Щецин, Польша,
16 км от границы с Германией.
Сердце вылетает. Тело вибрирует от нервного напряжения. Дыхание срывается. Но я не прекращаю бежать по мраморным ступеням наверх. Промахнувшись, с задушенным вскриком хватаюсь вспотевшей ладонью за перила. Замешкавшись лишь на секунду, несусь выше.
Здесь останавливаться нельзя.
Тарский следом поднимается. Нас разделяет каких-то пару пролетов. Уверена, что он зол, и прекрасно осознаю, во что это для меня выльется.
Ключ в личинку замка с первой попытки не попадает.
— Черт, черт… — отчаянно сокрушаюсь я.
— Цо ту ше, курва, джейе[1]? — гневно ворчит выглянувшая из соседней квартиры женщина.
— Гитлер капут, бабчя[2]! — запыханно выпаливаю и на нервах звонко смеюсь.
Когда, наконец, удается открыть дверь и влететь в квартиру, в безопасности себя не ощущаю. Не пытаюсь баррикадироваться или как-то прятаться. Столкновение неизбежно. Отбрасывая ключи на тумбу, скидываю куртку и ботинки. Машинально цепляюсь взглядом за тонкую «стрелку» на зеленых колготках.
Да плевать уже…
Метнувшись из стороны в сторону, выбираю между кухней и дальней комнатой все же последнюю.

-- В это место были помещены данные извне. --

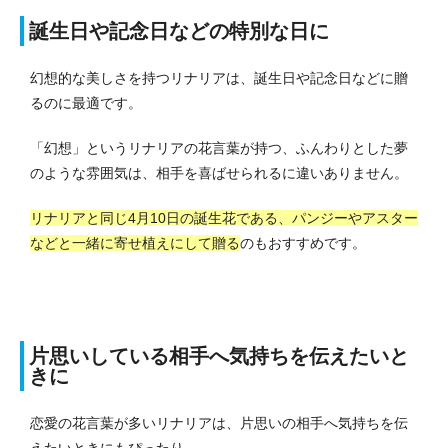
誕生日や記念日などの特別な日に
幻想的な美しさを持つリナリアは、誕生日や記念日などに贈
るのに最適です。
「幻想」というリナリアの花言葉が持つ、ふんわりとした夢
のような雰囲気は、相手を喜ばせられるに違いありません。
リナリアと同じ4月10日の誕生花である、パンジーやアスター
などと一緒に寄せ植えにして贈る
のもおすすめです。
片思いしている相手へ気持ちを伝えたいと
きに
恋愛の花言葉が多いリナリアは、片思いの相手へ気持ちを伝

Едва пересекаю спальню, слышу позади себя твердые шаги своего фиктивного супруга. Взвизгнув на эмоциях, со смехом оборачиваюсь. Сердце сжимается и замирает, когда встречаюсь с Таиром взглядом. В груди, словно после разрыва какого-то органа, жгучее тепло разливается.
— Кича-кича[3]… — дрожа от страха, умудряюсь дразнить и улыбаться.
Ничего не поделать. Голову на плаху положу так, чтобы на колени не упасть.
Спиной в шкаф вжимаюсь. Тарский же, в несколько шагов пересекая комнату, прихватывает меня за плечи и буквально вдавливает в лаковое полотнище. Кажется, еще чуть-чуть, и щепки за спиной полетят.
— Я знаю, кто ты, — с жаром предъявляю, глядя прямо в глаза.
Как будто это может послужить аргументом, чтобы пощадить меня… Нет, это движимый инструмент против. Спусковой механизм. Кроме того, он и сам в курсе, что я его раскусила.
— Лучше тебе этого не озвучивать, — предупреждает жестким и приглушенным тоном.
Мои глаза, словно в попытке наглядеться, жадно исследуют свирепое лицо. Даже сейчас больше всего на свете хочу целовать его. Разгладить пальцами залом между бровями и пройтись губами по всему лицу. А потом и ниже… Шею, плечи, грудь, живот… Он ведь мой. Весь мой.
Теперь нет. Возможность упущена. После такого отец никогда не позволит быть нам вместе. Я сама не смогу.
Мне бы помолчать… Да не могу я молчать! Внутри все клокочет.
— Если бы папа знал, никогда бы тебе меня не доверил… Он бы тебя уничтожил… Уничтожит!